Formation par la GIZ et PASRI pour 20 Tunisiens à la création d’entreprises

Chercheurs Tunisie

 

L’Union européenne encourage la création d’entreprises à partir des résultats de la recherche scientifique en Tunisie, en finançant le Programme d’appui au système de recherche et de l’innovation (PASRI), mis en place par l’agence de coopération allemande au développement (GIZ).

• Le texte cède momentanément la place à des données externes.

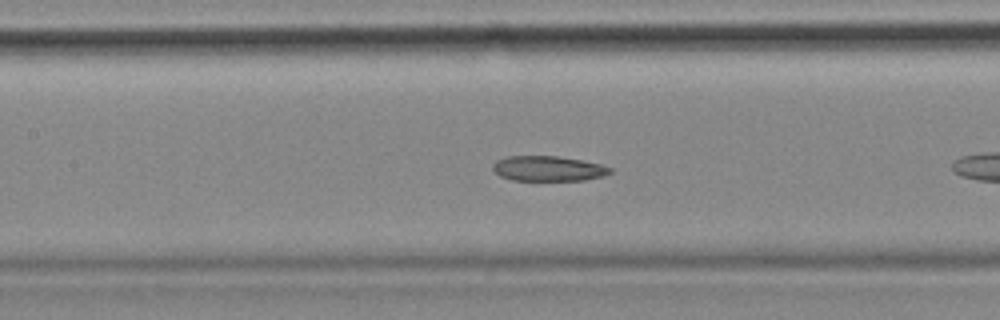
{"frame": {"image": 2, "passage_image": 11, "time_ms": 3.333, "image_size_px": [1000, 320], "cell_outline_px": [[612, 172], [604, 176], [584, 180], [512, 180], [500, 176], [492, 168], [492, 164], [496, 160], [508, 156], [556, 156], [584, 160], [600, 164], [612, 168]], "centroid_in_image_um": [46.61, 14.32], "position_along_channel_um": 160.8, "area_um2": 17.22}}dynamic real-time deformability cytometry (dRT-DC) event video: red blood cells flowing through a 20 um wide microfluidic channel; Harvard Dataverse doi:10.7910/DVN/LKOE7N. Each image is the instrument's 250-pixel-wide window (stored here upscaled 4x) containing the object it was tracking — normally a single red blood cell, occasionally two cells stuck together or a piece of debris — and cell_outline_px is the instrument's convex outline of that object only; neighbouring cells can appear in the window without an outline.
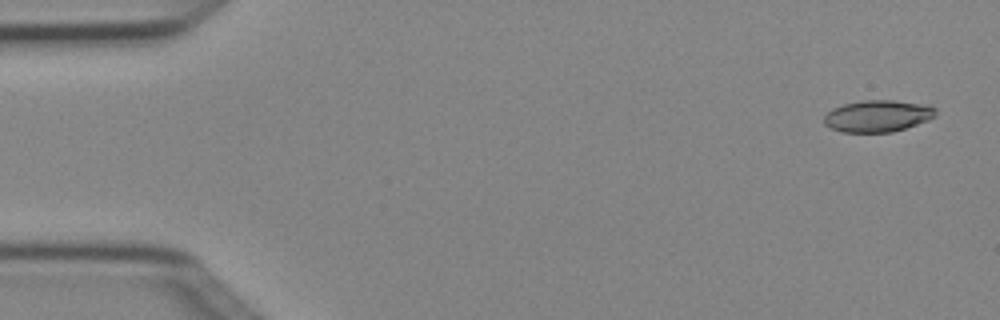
{"species": "Egyptian fruit bat (a non-hibernating species)", "species_latin": "Rousettus aegyptiacus", "temperature_condition": "cold", "stored_images_in_passage": 5, "camera_frame_rate_fps": 3000, "um_per_image_px": 0.085, "animal": {"sex": "female"}, "frame": {"image": 1, "passage_image": 1, "time_ms": 0.0, "image_size_px": [1000, 320], "cell_outline_px": [[936, 116], [928, 120], [892, 132], [840, 132], [824, 124], [824, 116], [832, 108], [844, 104], [864, 100], [892, 100], [920, 104], [936, 108]], "centroid_in_image_um": [74.57, 9.86], "position_along_channel_um": 10.4, "area_um2": 20.46}}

Formation assurée par des experts tunisiens et étrangers

Une formation à la création d’entreprises basées sur les résultats de la recherche, un système qu’on appelle également « essaimage scientifique », est donc prévue en octobre prochain pour 20 Tunisiens, agents de transferts de technologie. Elle sera assurée par « des experts tunisiens et étrangers », indique un communiqué de la GIZ.

Il s’agira notamment d’expliquer les différentes étapes pour créer une entreprise à partir des résultats de la recherche (par exemple comment mettre en place un business plan) et de présenter les différents mécanismes de soutien, notamment financiers, disponibles en Tunisie.

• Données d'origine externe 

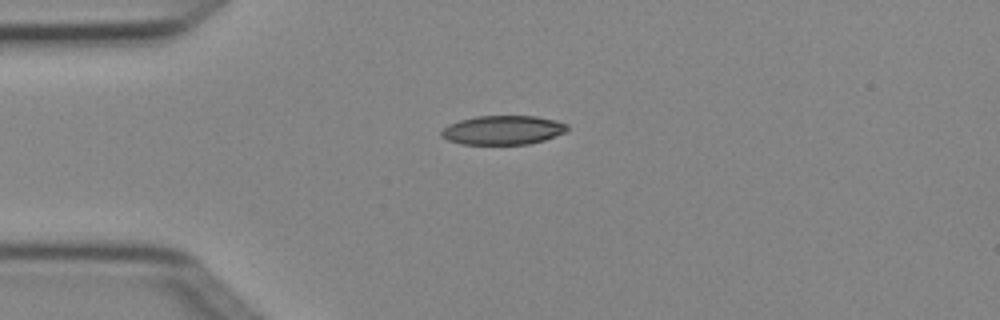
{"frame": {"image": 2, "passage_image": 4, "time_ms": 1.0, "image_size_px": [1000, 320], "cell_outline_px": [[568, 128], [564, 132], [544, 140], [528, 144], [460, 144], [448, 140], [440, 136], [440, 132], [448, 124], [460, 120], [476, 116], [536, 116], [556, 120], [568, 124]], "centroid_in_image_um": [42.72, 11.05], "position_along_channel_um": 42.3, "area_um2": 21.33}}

Un coaching individuel sera également mis à disposition de ceux qui le souhaitent à la fin de la formation.

Des mécanismes permettant aux chercheurs de passer du public au privé

Depuis 1992, des programmes existent en Tunisie pour permettre de « valoriser économiquement les résultats de la recherche scientifique », indique le communiqué, qui précise également qu’il existe depuis 2002 un régime de « mobilité des chercheurs » permettant à ces derniers d’être détachés du secteur public pour créer leur propre entreprise ou être embauchés dans une entreprise déjà existante.

La GIZ juge pourtant ces mécanismes insuffisants, et appelle à « simplifier le cadre juridique de l’essaimage » pour « relever le défi de la création d’entreprises à haute valeur ajoutée et de l’emploi qualifié en Tunisie ».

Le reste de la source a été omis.